**PASSAGE SHOWN**.
WorldFest is close to director Randal Kleiser's heart
By LOUIS B. PARKS
April 12, 2011, 5:04PM
Randal Kleiser, director of Grease, Flight of the Navigator and The Blue Lagoon, will be running hard Saturday at the WorldFest-Houston film festival.
At 10 a.m., Kleiser hosts a master class for actors and directors at the Hotel Marriott Westchase. At 3 p.m. he hits the AMC Studio 30 to introduce a screening of the special Grease Sing-A-Long version. At 7 p.m. he's back at the Marriott, in the Grand Ballroom, for the festival's Remi Award Gala, where he will receive the Career Achievement Award.
Kleiser has a special affection for WorldFest. He showed his first film at the festival — at its original Atlanta location - in 1972.
"I was right out of film school (the University of Southern California), and this was the first festival I went to with Peege, my master's thesis," Kleiser says.
"It was about a young man's last visit with his grandmother in a nursing home. It was my experience with my grandmother. My father came down to see it, not knowing what it was about. It was very emotional."
The film won a Gold Medal.
"We gave Randal his first award," says festival founder Hunter Todd. "Randal still calls me up now and then."
Peege has a history as impressive as the inexhaustible Grease. Distributors grabbed it up at the festival, and Kleiser's no-budget short has been in distribution ever since.
"It has grossed more than a million dollars" Kleiser says. "They sold it to libraries and gerontology centers and old age homes as a way for nurses and students to learn about communicating with people who are noncommunicative.
"What's really wild is in 2008 it was (one of only 25 films chosen annually for preservation) by the National Film Registry of the Library of Congress."
Kleiser seems as proud of Peege as of Grease, which has grossed $386 million worldwide since opening in 1978, when the average U.S. movie ticket was $2.34, less than a third of today's $8.01. Kleiser had a hand in the creation of the Sing-A-Long edition, which played in Houston last year. He thinks this is the first time it's played a festival.
He's been asked a million times why Grease is so enduring. Make that a million and one.
"It's the Energizer bunny movie; it keeps going and going," he says. "It has lots of hit songs, we have the chemistry of John Travolta and Olivia Newton-John at their height, and before it was a movie it was a (hit) Broadway play. And it has all those things most people can identify with about their own high school experience; peer pressure, unwanted pregnancy, falling in love, all the things that happen in every high school. They came together in the perfect storm to make it something that even now works all over the world for all ages. Which baffles me a lot."
Kleiser's Saturday Master Class is built around a new DVD he and George Lucas financed, based on the teaching of actress Nina Foch (Spartacus, An American in Paris), who was on screen and TV from 1943 to 2007.

**PROBLEM DETAILS**. Type out word for word the part of the article on Randal Kleiser and WorldFest starting at "Kleiser has a" and ending at "distribution ever since.".

**AVAILABLE DATA**.
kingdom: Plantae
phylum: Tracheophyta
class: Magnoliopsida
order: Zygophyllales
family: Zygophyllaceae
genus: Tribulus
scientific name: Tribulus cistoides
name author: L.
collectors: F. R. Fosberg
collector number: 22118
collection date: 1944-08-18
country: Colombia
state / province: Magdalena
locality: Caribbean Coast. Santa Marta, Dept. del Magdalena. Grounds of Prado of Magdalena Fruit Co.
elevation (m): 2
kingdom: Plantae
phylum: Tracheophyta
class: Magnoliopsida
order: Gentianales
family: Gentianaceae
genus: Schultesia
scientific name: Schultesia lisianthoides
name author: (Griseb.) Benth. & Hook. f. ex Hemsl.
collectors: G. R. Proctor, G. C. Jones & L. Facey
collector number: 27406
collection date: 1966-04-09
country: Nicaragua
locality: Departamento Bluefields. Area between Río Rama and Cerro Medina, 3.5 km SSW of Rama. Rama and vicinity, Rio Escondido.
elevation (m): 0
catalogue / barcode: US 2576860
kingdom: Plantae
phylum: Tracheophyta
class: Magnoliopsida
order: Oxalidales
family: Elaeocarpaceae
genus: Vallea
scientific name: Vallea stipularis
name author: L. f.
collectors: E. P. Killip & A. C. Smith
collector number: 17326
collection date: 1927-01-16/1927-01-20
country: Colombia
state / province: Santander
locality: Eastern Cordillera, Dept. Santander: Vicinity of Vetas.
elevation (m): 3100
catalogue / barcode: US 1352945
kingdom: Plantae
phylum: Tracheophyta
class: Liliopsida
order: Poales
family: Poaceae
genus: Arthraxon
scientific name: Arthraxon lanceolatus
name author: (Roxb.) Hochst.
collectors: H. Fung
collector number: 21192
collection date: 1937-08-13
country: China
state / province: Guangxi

**SOLUTION TO THE PROBLEM**.
Kleiser has a special affection for WorldFest. He showed his first film at the festival — at its original Atlanta location - in 1972.
"I was right out of film school (the University of Southern California), and this was the first festival I went to with Peege, my master's thesis," Kleiser says.
"It was about a young man's last visit with his grandmother in a nursing home. It was my experience with my grandmother. My father came down to see it, not knowing what it was about. It was very emotional."
The film won a Gold Medal.
"We gave Randal his first award," says festival founder Hunter Todd. "Randal still calls me up now and then."
Peege has a history as impressive as the inexhaustible Grease. Distributors grabbed it up at the festival, and Kleiser's no-budget short has been in distribution ever since.